Changes should be noted in CHANGES.txt. New entries go above older entries.

New Containerized Development Environment

Rasterio has a new Dockerfile that can be used to create images and containers for exploring or testing the package.

The command make dockertest will build a Docker image based on one of the official GDAL images, start a container that mounts the working directory, and run python setup.py develop && python -m pytest in the container.

Historical Development Environment

If you prefer not to use the new development environment you may install rasterio’s dependencies directly onto your computer.

Developing Rasterio requires Python 3.6 or any final release after and including 3.10. We prefer developing with the most recent version of Python but recognize this is not possible for all contributors. A C compiler is also required to leverage existing protocols for extending Python with C or C++. See the Windows install instructions in the readme for more information about building on Windows.

Initial Setup

First, clone Rasterio’s git repo:

$ git clone https://github.com/rasterio/rasterio

Development should occur within a virtual environment to better isolate development work from custom environments.

In some cases installing a library with an accompanying executable inside a virtual environment causes the shell to initially look outside the environment for the executable. If this occurs try deactivating and reactivating the environment.

Installing GDAL

The GDAL library and its headers are required to build Rasterio. We do not have currently have guidance for any platforms other than Linux and OS X.

On Linux, GDAL and its headers should be available through your distro’s package manager. For Ubuntu the commands are:

$ sudo add-apt-repository ppa:ubuntugis/ppa
$ sudo apt-get update
$ sudo apt-get install gdal-bin libgdal-dev

On OS X, Homebrew is a reliable way to get GDAL.

$ brew install gdal

Python build requirements

Provision a virtualenv with Rasterio’s build requirements. Rasterio’s setup.py script will not run unless Cython and Numpy are installed, so do this first from the Rasterio repo directory.

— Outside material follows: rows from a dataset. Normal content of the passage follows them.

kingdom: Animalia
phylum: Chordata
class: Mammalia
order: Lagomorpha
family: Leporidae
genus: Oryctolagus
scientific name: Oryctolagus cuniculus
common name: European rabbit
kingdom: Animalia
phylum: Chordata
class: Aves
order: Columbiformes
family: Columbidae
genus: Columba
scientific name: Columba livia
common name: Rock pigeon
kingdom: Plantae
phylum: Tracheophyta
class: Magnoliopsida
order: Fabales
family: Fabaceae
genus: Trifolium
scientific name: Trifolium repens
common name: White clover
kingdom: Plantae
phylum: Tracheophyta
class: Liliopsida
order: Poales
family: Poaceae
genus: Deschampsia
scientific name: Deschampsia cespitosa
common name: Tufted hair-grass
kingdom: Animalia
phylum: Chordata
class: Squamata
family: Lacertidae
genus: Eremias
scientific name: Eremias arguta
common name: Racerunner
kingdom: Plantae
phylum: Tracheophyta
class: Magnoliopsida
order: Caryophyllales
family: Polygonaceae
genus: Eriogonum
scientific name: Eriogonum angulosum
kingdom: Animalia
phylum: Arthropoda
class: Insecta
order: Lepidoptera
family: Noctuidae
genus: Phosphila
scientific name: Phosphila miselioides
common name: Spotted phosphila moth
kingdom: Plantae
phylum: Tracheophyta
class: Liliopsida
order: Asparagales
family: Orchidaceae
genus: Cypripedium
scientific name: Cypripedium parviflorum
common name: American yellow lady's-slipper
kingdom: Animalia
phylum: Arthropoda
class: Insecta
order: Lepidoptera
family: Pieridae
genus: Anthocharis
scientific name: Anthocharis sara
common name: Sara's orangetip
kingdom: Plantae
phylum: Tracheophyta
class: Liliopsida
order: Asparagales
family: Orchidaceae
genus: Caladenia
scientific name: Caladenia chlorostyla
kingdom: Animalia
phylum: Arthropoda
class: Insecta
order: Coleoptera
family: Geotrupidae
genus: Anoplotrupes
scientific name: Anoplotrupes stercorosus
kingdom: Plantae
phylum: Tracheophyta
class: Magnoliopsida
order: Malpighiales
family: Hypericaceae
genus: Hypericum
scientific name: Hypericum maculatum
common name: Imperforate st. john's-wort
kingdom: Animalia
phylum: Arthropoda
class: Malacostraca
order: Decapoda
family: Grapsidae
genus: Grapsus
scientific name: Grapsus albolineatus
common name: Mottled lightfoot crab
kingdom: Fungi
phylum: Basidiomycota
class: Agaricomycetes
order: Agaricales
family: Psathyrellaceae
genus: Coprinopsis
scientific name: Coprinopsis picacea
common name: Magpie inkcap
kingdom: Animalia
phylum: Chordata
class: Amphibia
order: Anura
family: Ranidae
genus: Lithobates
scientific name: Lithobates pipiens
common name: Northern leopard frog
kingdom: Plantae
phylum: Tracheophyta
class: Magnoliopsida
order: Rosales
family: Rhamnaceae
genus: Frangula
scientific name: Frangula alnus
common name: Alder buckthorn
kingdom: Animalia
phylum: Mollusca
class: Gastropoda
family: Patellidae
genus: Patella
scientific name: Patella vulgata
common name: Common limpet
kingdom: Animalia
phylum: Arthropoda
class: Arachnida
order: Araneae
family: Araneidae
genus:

Linux users may need to install some additional Numpy dependencies:

$ sudo apt-get install libatlas-dev libatlas-base-dev gfortran

then:

$ pip install -U pip
$ pip install -r requirements-dev.txt

Installing Rasterio

Rasterio, its Cython extensions, normal dependencies, and dev dependencies can be installed with $ pip. Installing Rasterio in editable mode while developing is very convenient but only affects the Python files. Specifying the [test] extra in the command below tells $ pip to also install Rasterio’s dev dependencies.

$ pip install -e .[test]

Any time a Cython (.pyx or .pxd) file is edited the extension modules need to be recompiled, which is most easily achieved with:

$ pip install -e .

When switching between Python versions the extension modules must be recompiled, which can be forced with $ touch rasterio/*.pyx and then re-installing with the command above. If this is not done an error claiming that an object has the wrong size, try recompiling is raised.

The dependencies required to build the docs can be installed with:

$ pip install -e .[docs]

Running the tests

Rasterio’s tests live in tests <tests/> and generally match the main package layout.

To run the entire suite and the code coverage report:

Note: rasterio must be installed in editable mode in order to run tests.

$ python -m pytest --cov rasterio --cov-report term-missing

A single test file:

$ python -m pytest tests/test_band.py

A single test:

$ python -m pytest tests/test_band.py::test_band

Additional Information

More technical information lives on the wiki.

The long term goal is to consolidate into this document.